OLDENBURG - Der Theologe Karl Barth hat vermutet: Im Himmel singen die Engel immer Bach. Doch wenn Gott ihnen mal nicht zuhört, dann vergnügen sie sich viel lieber mit Mozart. Also darf man schlussfolgern: Träte das Streichquartett „MozART group” bei ihnen auf, würden sie sofort einen Fanclub gründen.
Nun sind die vier Polen zum Glück sehr erdverbunden. Das kommt den Zuhörern im ausverkauften Großen Haus beim Neujahrskonzert des Vereins der Musikfreunde zugute. Sie finden Filip Jaslar und Michal Sikorski (Violine), Pawel Kowaluk (Viola) und Boleslaw Blaszczyk (Cello) jetzt schon himmlisch. Dass die Musiker-Komiker schließlich mit bandagierten Armen Arbeitsunfähigkeit anzeigen, bewahrt sie nicht vor Zugaben. Erst mit dem Finalsatz der „Kleinen Nachtmusik” werden sie entlassen.
Mozart ist Ausgangs- und Endpunkt und oft Zwischenstation. Zwei Takte aufwärts steigend als Einstieg, zwei abwärts als Abrundung, eine ebensolche Phrase als Antwort: Der Beginn der berühmtesten Serenade ist auch ein Meisterwerk musikalischer Ordnung und Ökonomie. Doch davon halten die Musiker nichts. Was hat der Wolfgang Amadeus bei seiner Nachtmusik nicht alles ausgelassen? Synkopen, Jodler, Balkanfolklore, Ragtimes.
Aber auch Rossini, Grieg, Boccherini, Beethoven, Rodrigo, Brahms, Joplin, die Beatles oder Elton John haben komponiert. „Elise” ist zu besingen, Ravels Bolero-Rhythmus mit den Füßen zu klackern. Geigen, Bratsche und Cello fordern innovative Spieltechniken. „MozART” macht nicht nur ein Programm für Engel sondern notfalls auch für Banausen. Diese Mischung in der Schwebe zwischen Überfeinerung und Plattheit zu halten, zwischen Natürlichkeit und Nachdrucksschwere, ist die hohe Kunst der Polen und ihre Versicherung gegen Klamauk. Da können sie auch Opernsänger Alexej Kosarev auf die Bühne lotsen und mit ihm „O sole mio” schmettern.
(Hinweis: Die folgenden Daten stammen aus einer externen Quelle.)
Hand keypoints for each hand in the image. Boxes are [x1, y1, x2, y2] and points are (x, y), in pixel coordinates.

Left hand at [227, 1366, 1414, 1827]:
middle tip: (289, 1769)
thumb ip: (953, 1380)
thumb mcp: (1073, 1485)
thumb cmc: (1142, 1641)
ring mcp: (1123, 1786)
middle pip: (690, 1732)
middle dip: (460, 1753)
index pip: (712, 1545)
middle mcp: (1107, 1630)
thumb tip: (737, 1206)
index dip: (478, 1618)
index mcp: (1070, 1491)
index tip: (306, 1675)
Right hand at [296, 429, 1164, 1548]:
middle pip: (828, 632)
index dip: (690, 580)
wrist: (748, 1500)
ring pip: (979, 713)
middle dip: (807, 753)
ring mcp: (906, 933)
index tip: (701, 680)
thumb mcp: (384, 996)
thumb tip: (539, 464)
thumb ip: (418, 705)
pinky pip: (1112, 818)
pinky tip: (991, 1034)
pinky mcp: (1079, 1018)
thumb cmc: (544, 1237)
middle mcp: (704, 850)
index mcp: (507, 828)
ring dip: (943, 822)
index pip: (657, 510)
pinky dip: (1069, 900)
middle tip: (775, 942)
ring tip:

Jaslar trägt als Primgeiger erfrischend schwer an der Verantwortung fürs Quartett. Kompagnon Sikorski schlägt gern über die Stränge. Kowaluk hält die Fahne des seriösen Künstlertums hoch. Blaszczyk ergründet den Sinn des Musikerlebens. Die endlose Basslinie im Kanon von Pachelbel erlaubt ihm Bedenkzeit. Einst stand er vor der großen Karriere, was er lässig mit den Eingangstakten von Haydns C-Dur-Konzert betont. Aber nun streicht er diese 28 Kanon-Takte, immer Halbe hin und her. Da kommt über die Jahre eine ordentliche Bogenstrecke heraus: „Von Cottbus nach Leipzig - aber über Rostock!“ Gut, dass manchmal Pizzicati die Wege verkürzen.
Und gut, dass im Namen Mozarts körperlich Nahrhaftes auf dem Markt ist. Was gibt es neben der Gage zum Künstlerlohn? Mozartkugeln.